Hmm, I wonder whether/why Python 2 AND Python 3 are required, it works with both individually and does not require both. So the dependency could be python3.x OR python2.y to not force admins to have a Python version installed they do not use. But it makes sense that it depends on specific Python subversions since it's installed into respective directories. Can you try to copy the files into the Python 3.9 dir and test whether it then starts?

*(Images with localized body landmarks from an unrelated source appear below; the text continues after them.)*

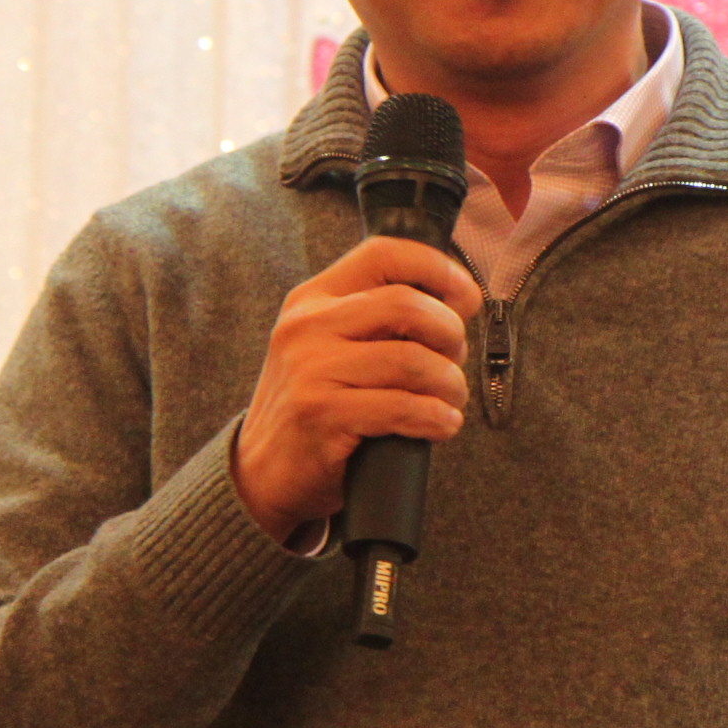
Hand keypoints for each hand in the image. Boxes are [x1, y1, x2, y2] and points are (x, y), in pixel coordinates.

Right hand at [231, 233, 482, 541]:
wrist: (263, 473)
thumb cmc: (316, 408)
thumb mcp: (333, 348)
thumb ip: (383, 320)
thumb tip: (460, 298)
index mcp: (312, 298)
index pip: (383, 254)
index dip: (437, 268)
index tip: (465, 296)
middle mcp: (306, 326)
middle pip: (406, 304)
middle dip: (450, 334)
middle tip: (454, 363)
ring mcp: (310, 370)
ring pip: (412, 360)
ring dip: (450, 384)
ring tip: (451, 401)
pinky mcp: (321, 415)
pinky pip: (402, 407)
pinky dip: (436, 418)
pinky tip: (441, 425)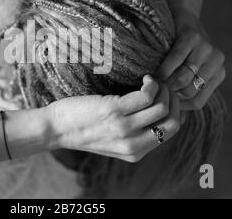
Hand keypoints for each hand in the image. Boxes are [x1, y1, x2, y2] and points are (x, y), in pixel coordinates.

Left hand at [47, 75, 180, 162]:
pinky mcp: (114, 111)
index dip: (175, 111)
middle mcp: (132, 143)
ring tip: (152, 81)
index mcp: (135, 152)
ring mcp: (124, 128)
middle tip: (163, 86)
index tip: (167, 96)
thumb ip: (134, 133)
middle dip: (173, 100)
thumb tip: (157, 110)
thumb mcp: (113, 140)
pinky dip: (151, 84)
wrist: (56, 129)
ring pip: (162, 106)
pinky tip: (145, 79)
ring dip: (163, 89)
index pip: (170, 132)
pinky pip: (146, 96)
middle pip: (173, 121)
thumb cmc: (82, 129)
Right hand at [158, 5, 225, 109]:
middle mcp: (217, 60)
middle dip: (170, 94)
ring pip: (183, 79)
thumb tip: (175, 122)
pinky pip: (176, 60)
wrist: (181, 14)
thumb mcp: (187, 70)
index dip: (178, 105)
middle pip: (190, 91)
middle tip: (154, 94)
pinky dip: (164, 69)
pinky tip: (155, 72)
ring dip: (165, 84)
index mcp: (218, 73)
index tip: (162, 102)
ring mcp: (207, 47)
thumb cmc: (180, 48)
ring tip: (153, 85)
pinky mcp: (193, 36)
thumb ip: (185, 91)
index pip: (197, 101)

cp -a /usr/local/lib/python3.7/dist-packages/*mraa* /usr/local/lib/python3.9/dist-packages/
73 commented 2 years ago

Hi, I tried. It is linked against python3.7.

🠶  python fan.py
Traceback (most recent call last):
  File "/usr/local/lib/python3.9/dist-packages/mraa.py", line 17, in swig_import_helper
    return importlib.import_module(mname)
  File "/usr/lib/python3.9/importlib/__init__.py", line 127, in import_module
    return _bootstrap._gcd_import(name[level:], package, level)
  File "<frozen importlib._bootstrap>", line 1030, in _gcd_import
  File "<frozen importlib._bootstrap>", line 1007, in _find_and_load
  File "<frozen importlib._bootstrap>", line 986, in _find_and_load_unlocked
  File "<frozen importlib._bootstrap>", line 666, in _load_unlocked
  File "<frozen importlib._bootstrap>", line 565, in module_from_spec
  File "<frozen importlib._bootstrap_external>", line 1108, in create_module
  File "<frozen importlib._bootstrap>", line 228, in _call_with_frames_removed
ImportError: libpython3.7m.so.1.0: cannot open shared object file: No such file or directory

During handling of the above exception, another exception occurred:

Traceback (most recent call last):
  File "/usr/bin/rockpi-penta/fan.py", line 3, in <module>
    import mraa  # pylint: disable=import-error
  File "/usr/local/lib/python3.9/dist-packages/mraa.py", line 20, in <module>
    _mraa = swig_import_helper()
  File "/usr/local/lib/python3.9/dist-packages/mraa.py", line 19, in swig_import_helper
    return importlib.import_module('_mraa')
  File "/usr/lib/python3.9/importlib/__init__.py", line 127, in import_module
    return _bootstrap._gcd_import(name[level:], package, level)
ImportError: libpython3.7m.so.1.0: cannot open shared object file: No such file or directory

Is that package just a compiled version of this fork? Would compiling it myself work?

MichaIng commented 2 years ago

ImportError: libpython3.7m.so.1.0: cannot open shared object file: No such file or directory

It seems that indeed it internally looks for Python 3.7 explicitly. Compiling it yourself with python3-dev installed may work.